Takip

15 3 1
                                    


    Arda'nın dosyasını inceledikten sonra ona karşı şüphelerim iyice artmıştı. Bende bu durumda şuan ne haltlar karıştırdığını öğrenmek için bugün onu takip etmeye karar verdim. Elbette diğerlerinde şüphe uyandırmadan. Ne tesadüf ki bugün Arda Onur'u arayıp bişeyler konuşmak istediğini söyledi.  

İşte tam zamanı!  

Ve o gelmeden önce Onurla konuştum Arda hakkında biraz.  

"Onur?" 

"Arda'ya gerçekten güveniyor musun?" 

"Evet Şebnem kaç kez diyeceğim ama."  

"Bu nası bi adam böyle? 2 kadına tecavüz etmiş." 

"Ne buna mı takıldın? Onca suçu varken. Ayrıca kadınlar kendileri de istemiş olabilir. Eh Arda da fena değil. Sende etkilendin değil  mi? Geldiğinde ona bakışını gördüm." dedi sırıtarak.

"Ne? Saçlama asla! Nasıl bu kadar rahatsın? Seni pezevenk..." 

"Hey ben kadın satmıyorum. Birkaç kişi becerir bırakırım." 

"Ne? Ve bunu marifetmiş gibi anlatıyo musun? İğrençsin!" 

"Eski kız arkadaşımı becerdim. Çok zevkliydi gerçekten. Kendi istedi." dedi diliyle dudaklarını yalayarak. 

Lanet olası sapık... Neyse diyip onunla daha fazla konuşmak istemeyip sustum.  

Ciddileşip "Ona güven. Güvenilir olmasa karşına çıkarmam değil mi ?" 

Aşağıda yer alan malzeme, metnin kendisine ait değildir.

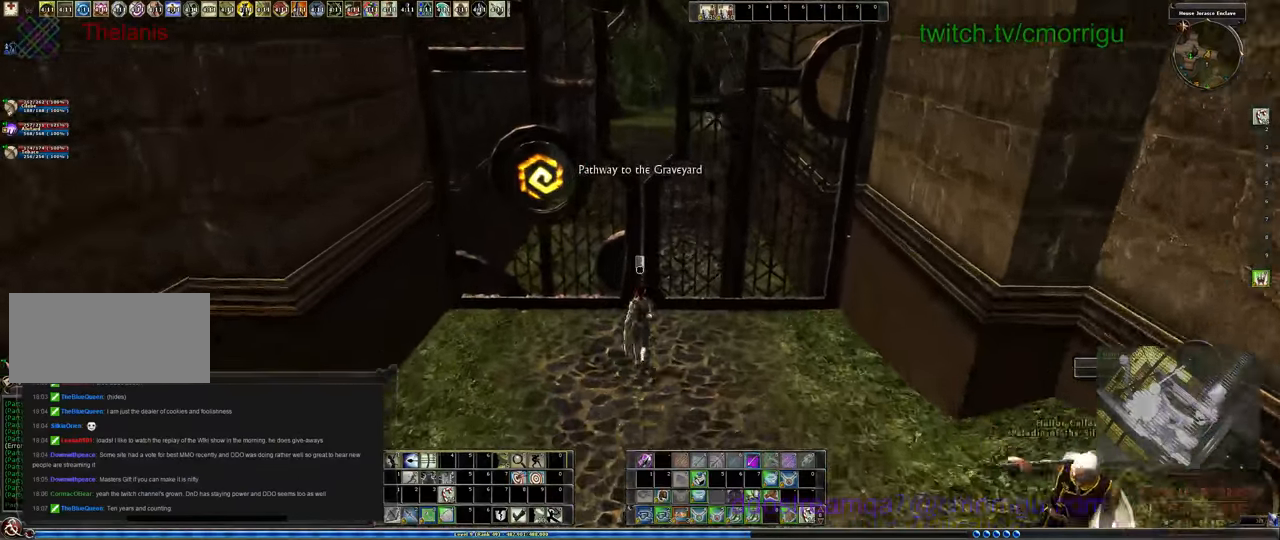
{"keys": [], "events": []}
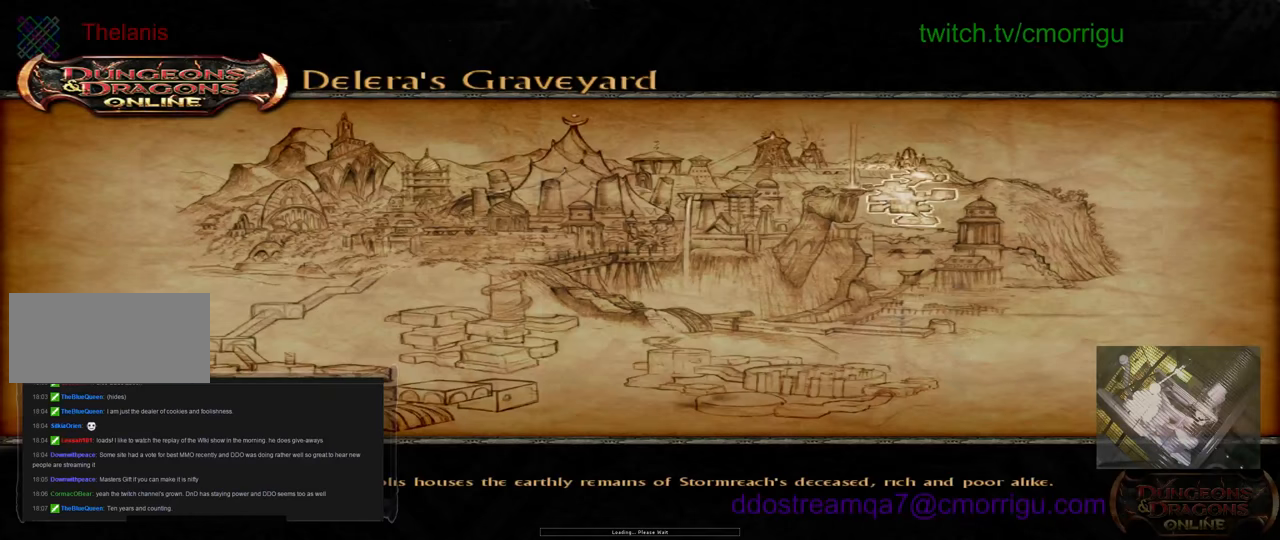
{"keys": [], "events": []}
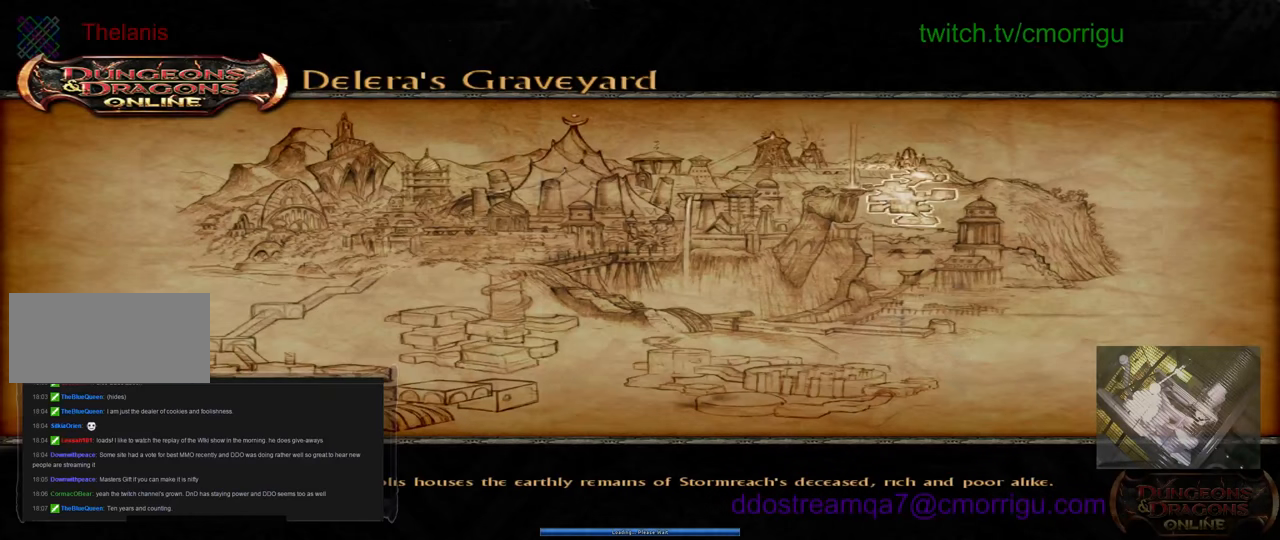
{"keys": [], "events": []}
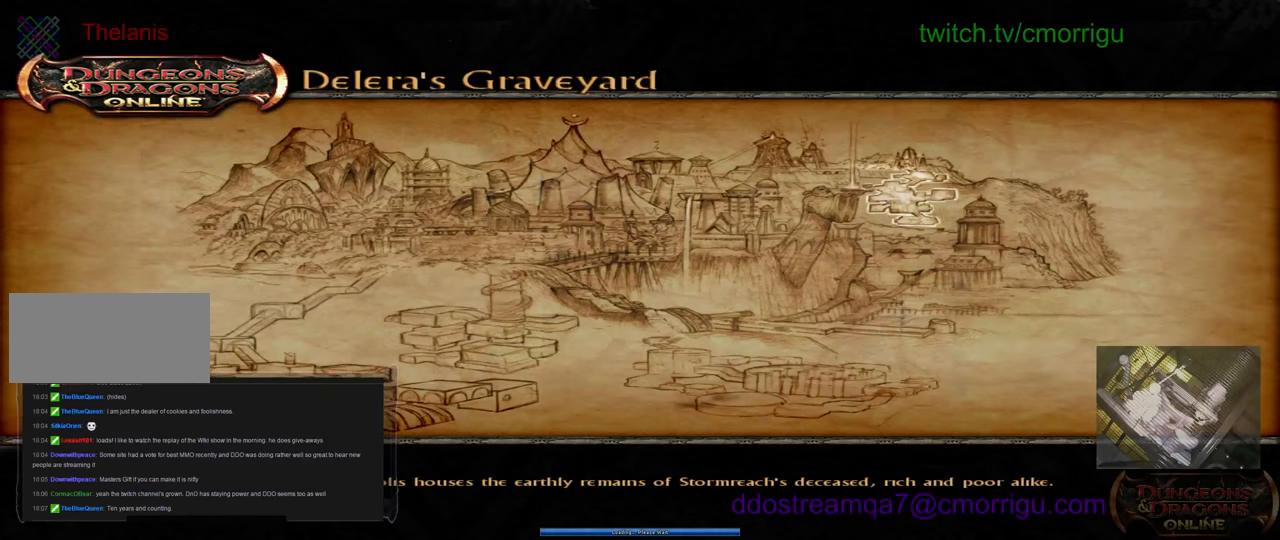
{"keys": [], "events": []}
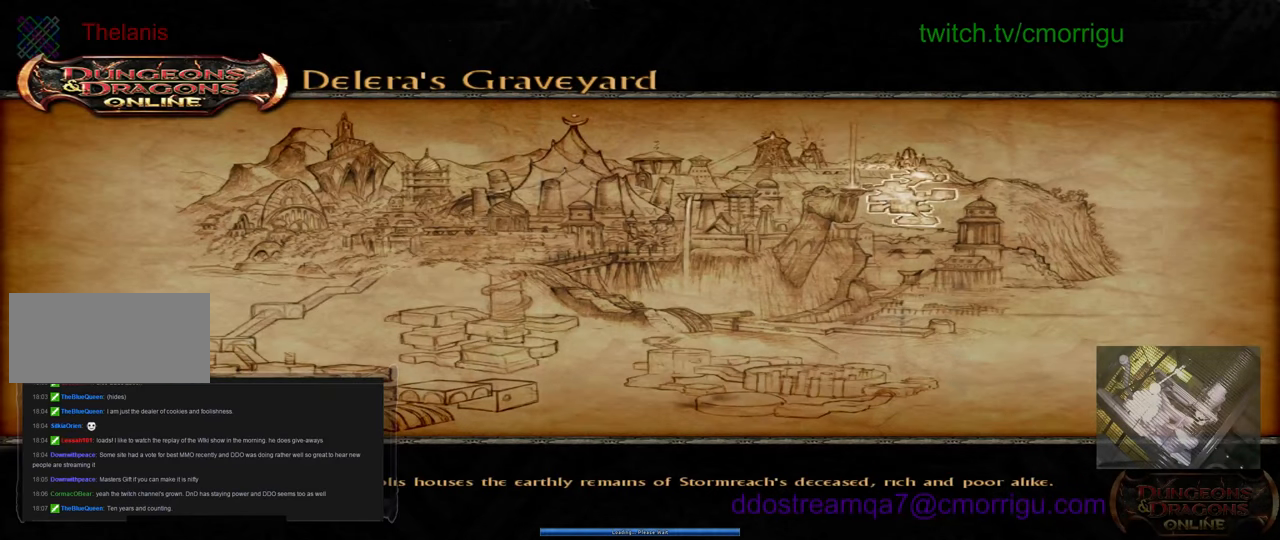
{"keys": [], "events": []}
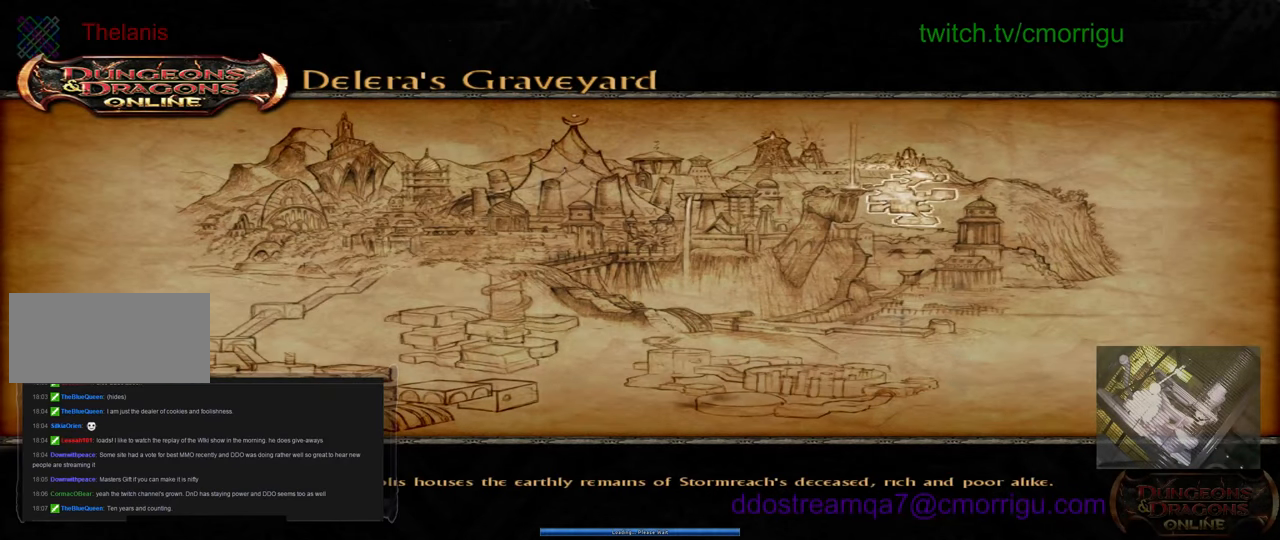
{"keys": [], "events": []}
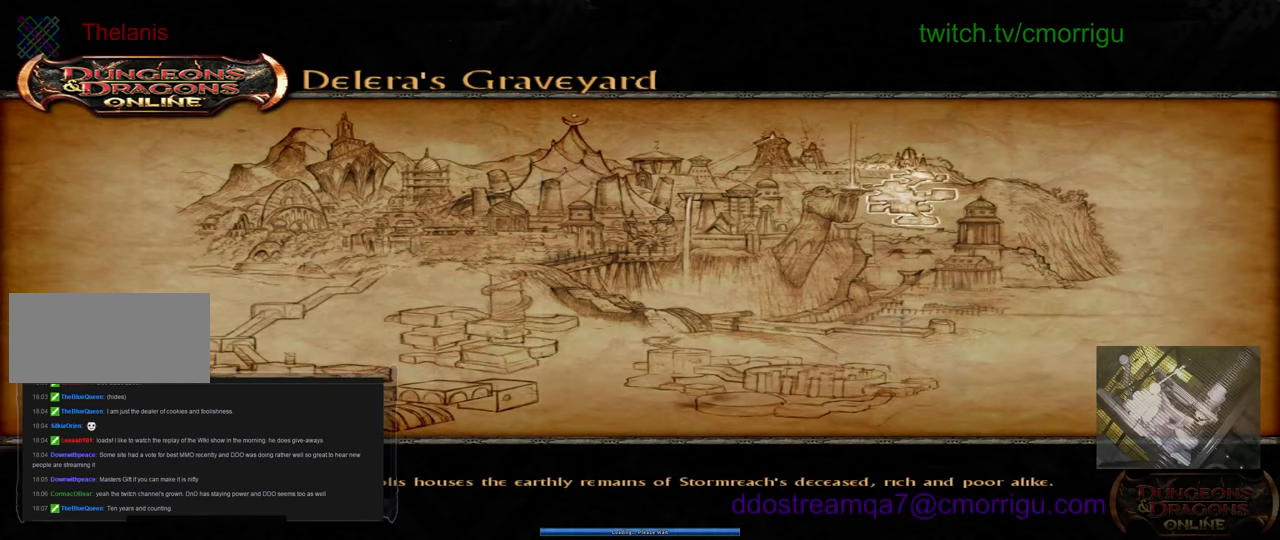
{"keys": ["w"], "events": [[500, "w", "down"]]}
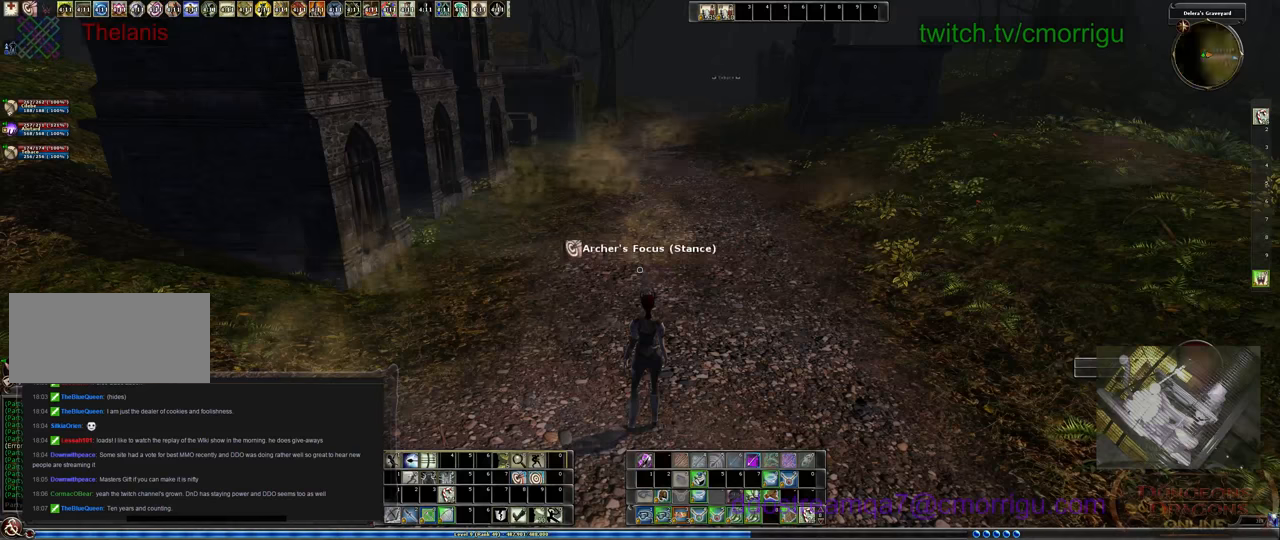
{"keys": ["w"], "events": []}
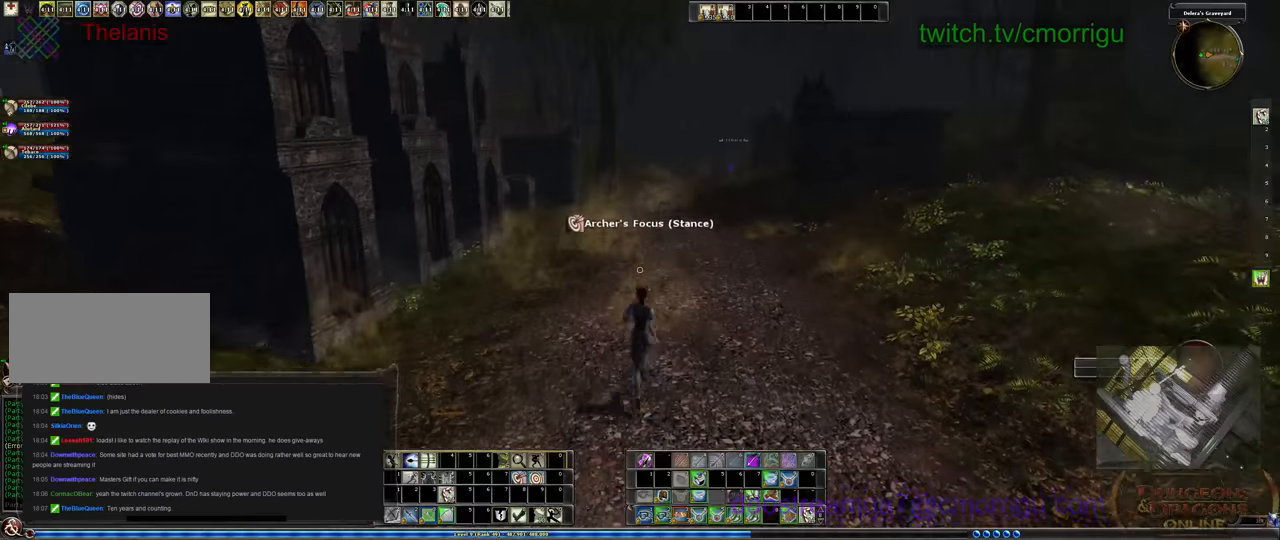
{"keys": ["w"], "events": []}
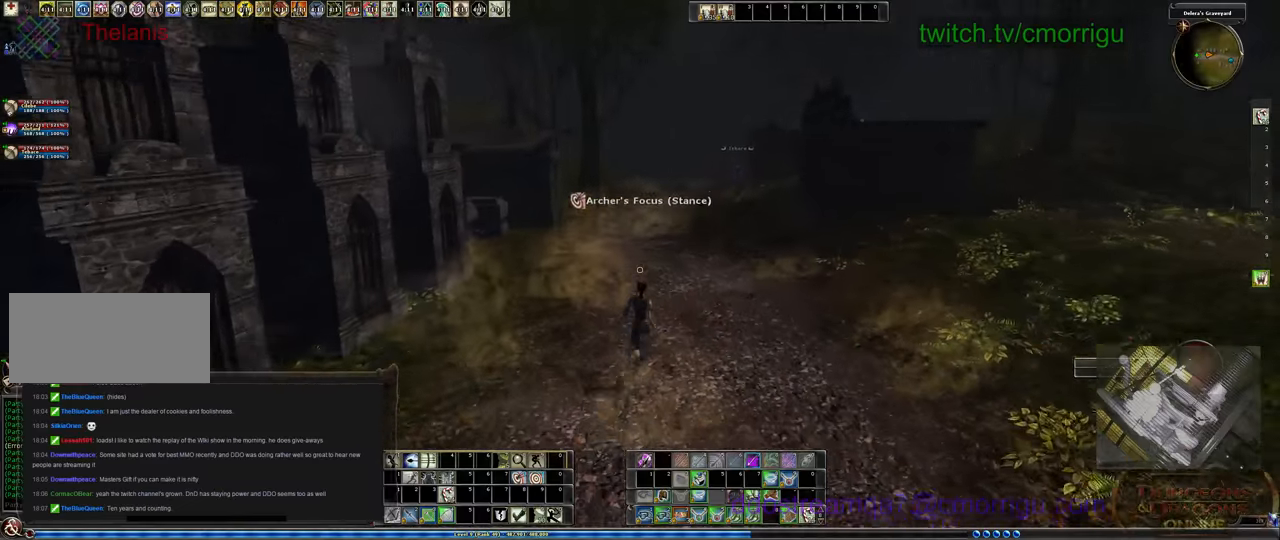
{"keys": ["w"], "events": []}
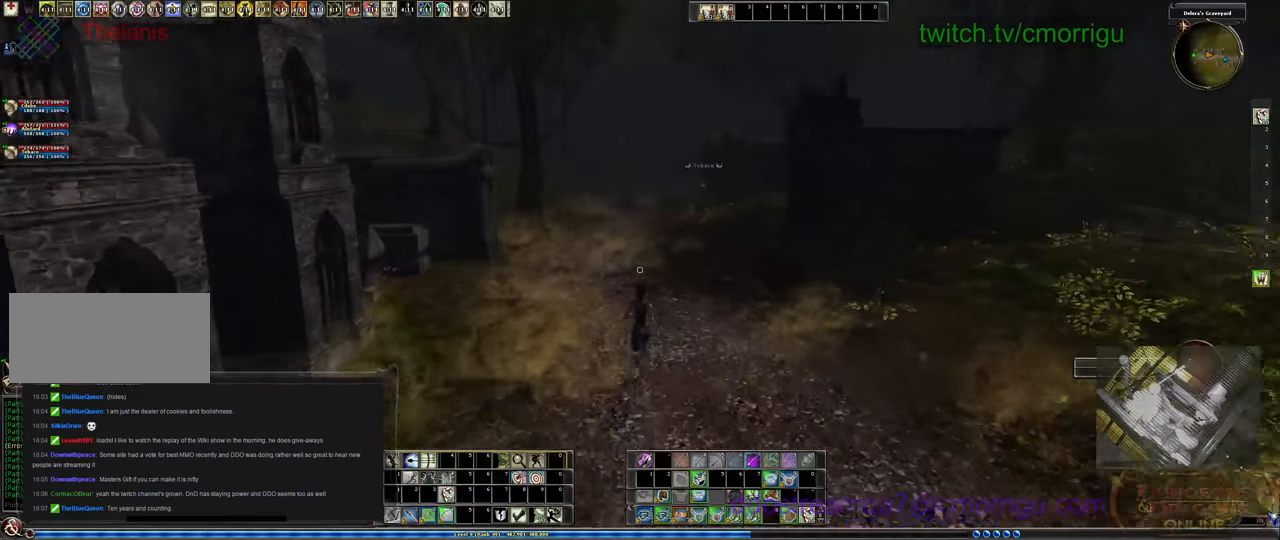
{"keys": ["w"], "events": []}
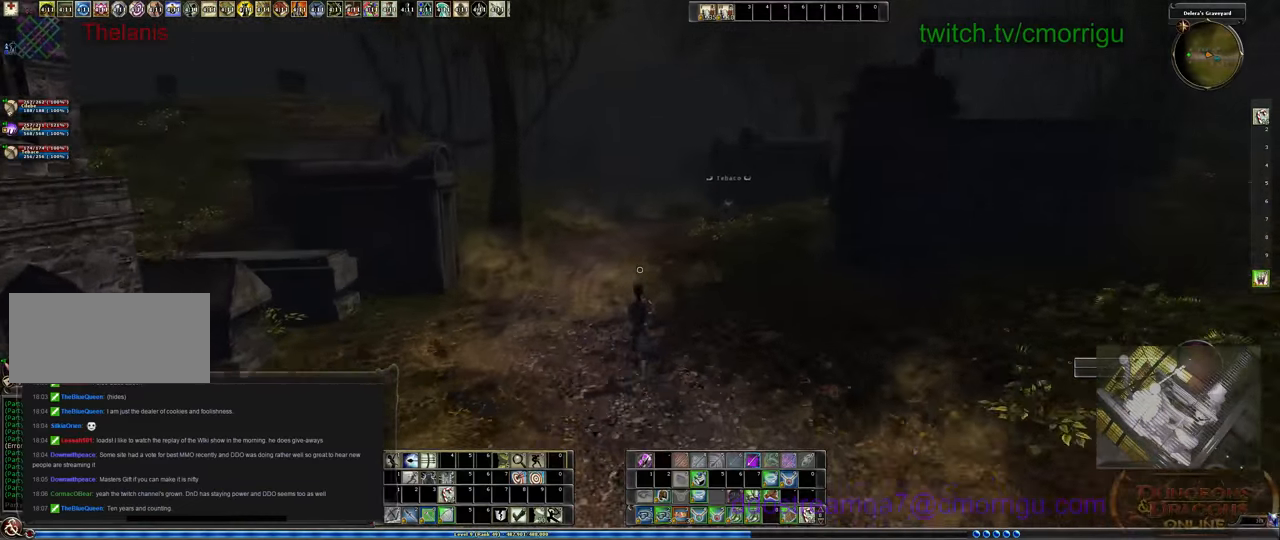
{"keys": ["w"], "events": []}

"Öyle diyorsan öyle olsun bakalım." Tabikide tatmin olmamıştım. Üzgünüm ama o kadar kolay değil. Ben insanlara güvenmemeyi bazı şeylerden sonra öğrendim. En iyi tanıdığınız yada bildiğiniz kişiler genelde arkanızdan iş çevirmiştir. Herkes için söylemiyorum tabiki. Bu dünyada sadece ikiyüzlüler olacak değil ya. Ama dikkatli olmak gerekiyor. Her yüzünüze gülene sizde "gül" vermeyin. Gerçek bir gülüş mü yoksa sizi çıkarları için kullanacak bir "maske" mi takıyor? Evet bunu anlamak zor oluyor bazen. Çünkü o "maske"nin altındaki gerçek yüzü gizlemekte o kadar profesyönelleşmişler ki.  

Ama sizinle işi bittiğinde gerçek yüzünü görmüş ve anlamış oluyorsunuz.  Anlamış ve görmüş oluyosunuz ama geç oluyor... Bu zamana kadar hayatınız mahvoluyor.  Neyse.  

Kayra herzaman ki koltuğunda oturuyordu. Konuşmalarımızı dinliyordu. Ona göz ucuyla baktım ve Onur'a bakarken bakışlarını bana çevirdi. Lanet olsun yine yakalanmıştım! Bi an utandığımı hissettim. İstemsizce halı desenlerini incelemeye başladım. Şimdi farkettim de desenleri ve birbiriyle uyumluydu renkleri. Hey ne saçmalıyorum... 

Hep birlikte Arda'yı bekliyorduk. Lanet olsun ki başım ağrıyordu. Kimseyi dinleyecek halim yoktu artık bugün. Yorgundum. Sadece uyumak istiyordum.  

Kısa bir bekleyişten sonra lanet olası Arda Bey gelmişti sonunda. Bu adamdan nefret e-di-yo-rum! 

"Selam millet" dedi. 

"Hoşgeldin" dedim bende yapmacık bir şekilde. Belki anlamıştır. 

"Hoşbuldum" diye karşılık verdi. 

Kırmızı şarap şişesini aldım ve "ister misin?" dedim. Başıyla onayladı ve kendim içinde bir tane doldurdum.  

"Ne var ne yok?" derken şarap bardağını kavramıştı bile.  

"Hazırlanıyoruz bugün bazı şeyleri hallettik. Ya sen?" diye lafa girdi Onur. 

"Pasaportlarınız hazır. Buyrun bakalım" dedi  ve cebinden üçümüzünde pasaportunu  çıkarttı. Gerçekten de İtalya'ya  gidiyorduk. Hiç gitmek istemiyordum. Bu işin  biran  önce  bitmesini  istiyordum  sadece.